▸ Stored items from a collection
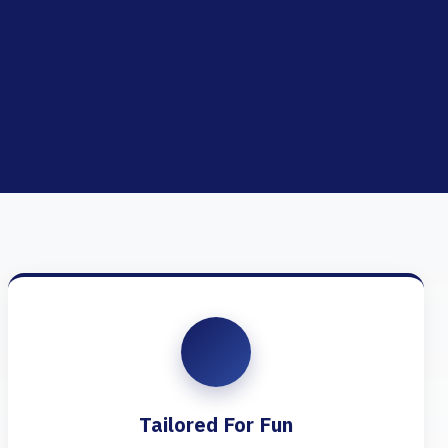
Tailored For Fun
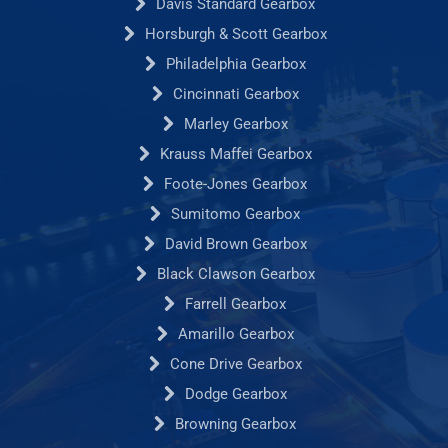
Davis Standard Gearbox
Horsburgh & Scott Gearbox
Philadelphia Gearbox
Cincinnati Gearbox
Marley Gearbox
Krauss Maffei Gearbox
Foote-Jones Gearbox
Sumitomo Gearbox
David Brown Gearbox
Black Clawson Gearbox
Farrell Gearbox
Amarillo Gearbox
Cone Drive Gearbox
Dodge Gearbox
Browning Gearbox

▸ Exercise details
Extract every line of text from the entries above and reproduce each one word for word. Leave the pictures out of your answer.

▸ Output of the exercise
Tailored For Fun
Davis Standard Gearbox
Horsburgh & Scott Gearbox
Philadelphia Gearbox
Cincinnati Gearbox
Marley Gearbox
Krauss Maffei Gearbox
Foote-Jones Gearbox
Sumitomo Gearbox
David Brown Gearbox
Black Clawson Gearbox
Farrell Gearbox
Amarillo Gearbox
Cone Drive Gearbox
Dodge Gearbox
Browning Gearbox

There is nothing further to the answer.